Source data:
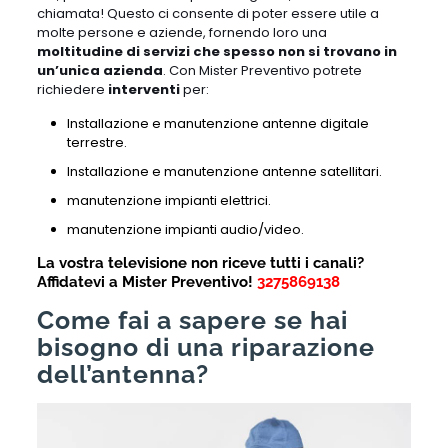
chiamata! Questo ci consente di poter essere utile a
molte persone e aziende, fornendo loro una
moltitudine di servizi che spesso non si trovano in
un’unica azienda
. Con Mister Preventivo potrete
richiedere
interventi
per:
Installazione e manutenzione antenne digitale
terrestre.
Installazione e manutenzione antenne satellitari.
manutenzione impianti elettrici.
manutenzione impianti audio/video.
La vostra televisione non riceve tutti i canali?
A
ffidatevi a Mister Preventivo!
3275869138
Come fai a sapere se hai
bisogno di una riparazione
dell’antenna?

[Activity]:
Out of the records above, pull the lines that include the word "Mister".

[Result]:
. Con Mister Preventivo potrete
ffidatevi a Mister Preventivo!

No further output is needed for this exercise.